Comme le personnage de guerrière esclave interprété par Anya Taylor Joy, la plupart des principaux personnages de l'édition étaient des femmes… et retenues captives.
Elles cherchaient à échapper à la difficulté de leur situation dans les films "Bird" d'Andrea Arnold, "Diamant Brut" d'Agathe Riedinger, "La jeune femme à l'aiguille" de Magnus von Horn ou "Anora". Elles cherchaient à s'échapper de l'oppression de Bombay dans "All we imagine as light" de Payal Kapadia. Elles cherchaient à fuir leur propre réalité en se transformant avec un sérum dangereux dans "The substance", ou en changeant de genre et d'identité pour disparaître dans "Emilia Perez" de Jacques Audiard.
A ce moment-là, qui pourrait mieux représenter la folie et les doutes de notre époque que Mohammad Rasoulof, un Iranien en fuite ? Malgré sa condamnation à la prison et à la flagellation dans son pays, ce cinéaste a réussi à livrer le film le plus fluide, le plus compréhensible et le plus maîtrisé de la compétition.
Le roman "Les graines du figuier sauvage" raconte l'histoire d'une famille à Téhéran qui se désintègre pendant la répression violente de la jeunesse. Le père, juge d'instruction, se trouve en désaccord avec ses filles qui voient leurs amies être arrêtées et torturées.

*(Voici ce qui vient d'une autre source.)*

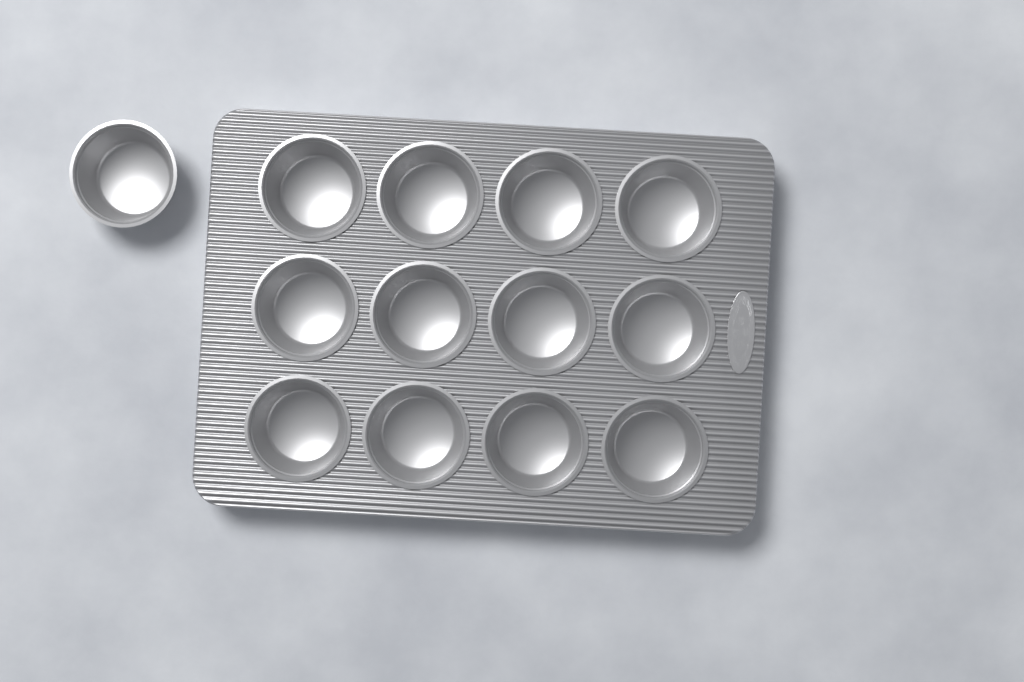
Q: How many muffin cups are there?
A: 13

Bientôt, les manifestations de la rue vont atteindre leur foyer. L'auteur du livre "Le Diable n'existe pas" a fait son arrivée à Cannes à la fin du festival. Après trois semaines de voyage vers l'Allemagne, où il a obtenu l'asile politique, il était discrètement présent sur la Croisette. Dans un coin du décor de son film, il avait encadré les mots suivants: "Ne jamais, jamais abandonner".
Classement des meilleures œuvres de la semaine selon Echos Week End
(Personnes faisant partie du jury : Olivier De Bruyn et Adrien Gombeaud)

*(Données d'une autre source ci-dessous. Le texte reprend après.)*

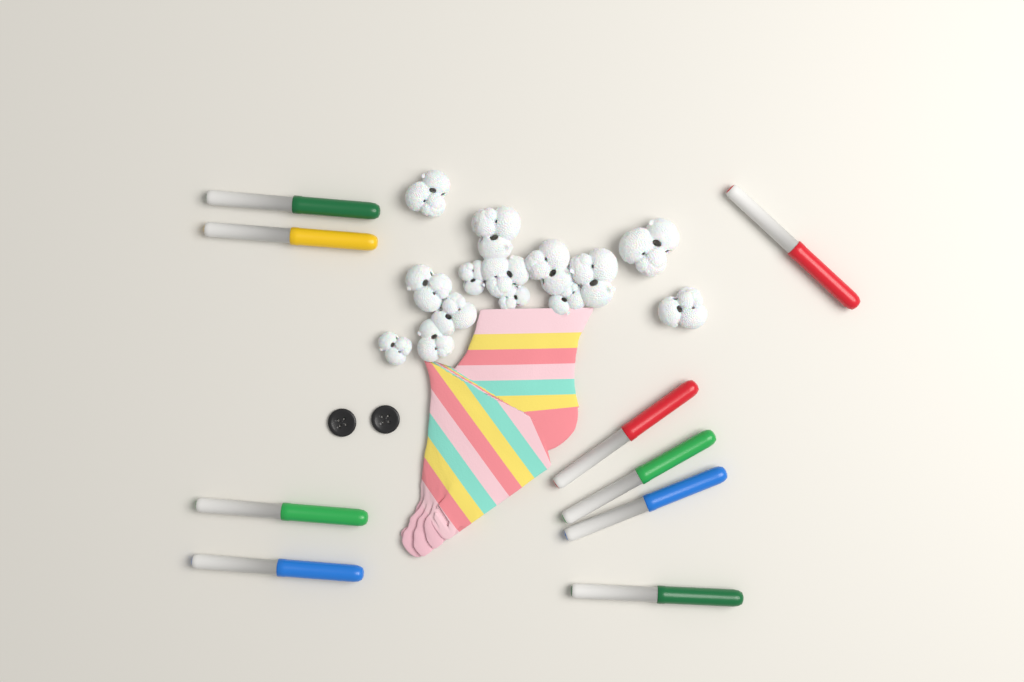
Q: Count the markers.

Première place : « Les graines du figuier sauvage » réalisé par Mohammad Rasoulof
Prix principal : Le film "Caught by the tides" réalisé par Jia Zhang-ke a remporté le grand prix.
Récompense décernée par le jury : « Tout ce que nous imaginons comme lumière » de Payal Kapadia
Le Prix de la mise en scène a été décerné à Jacques Audiard pour son film "Emilia Perez" et à Kirill Serebrennikov pour "Limonov – The Ballad".

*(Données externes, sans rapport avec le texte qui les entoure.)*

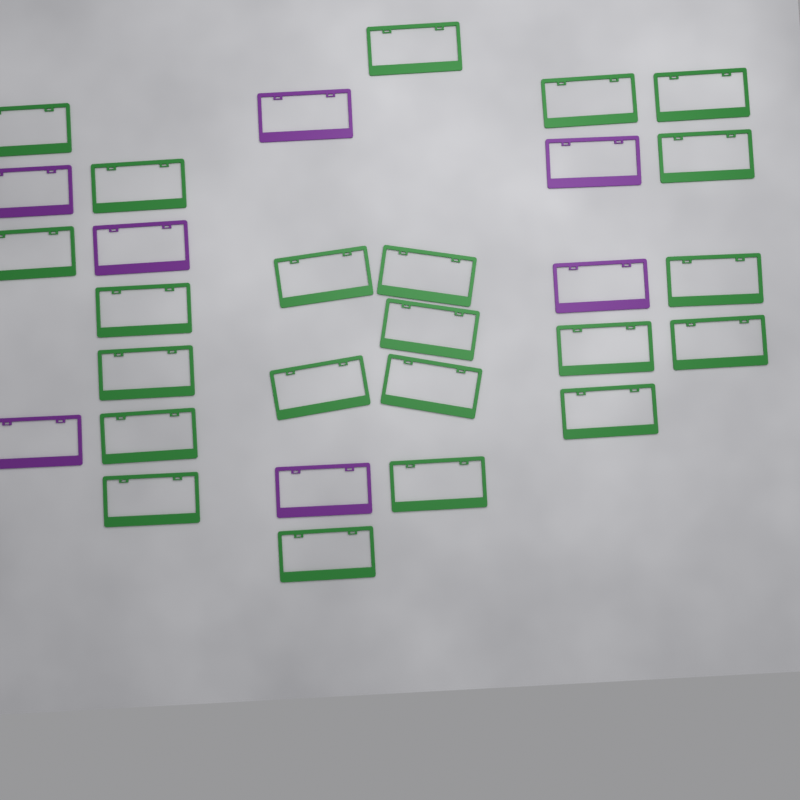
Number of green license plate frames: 22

Le prix du meilleur scénario a été attribué à Paolo Sorrentino pour son film intitulé "Parthenope".
Récompense pour la meilleure performance masculine : Sebastian Stan et Jeremy Strong dans le film "The Apprentice" réalisé par Ali Abbasi.
Récompense pour la meilleure performance féminine : Mikey Madison dans le film "Anora" réalisé par Sean Baker.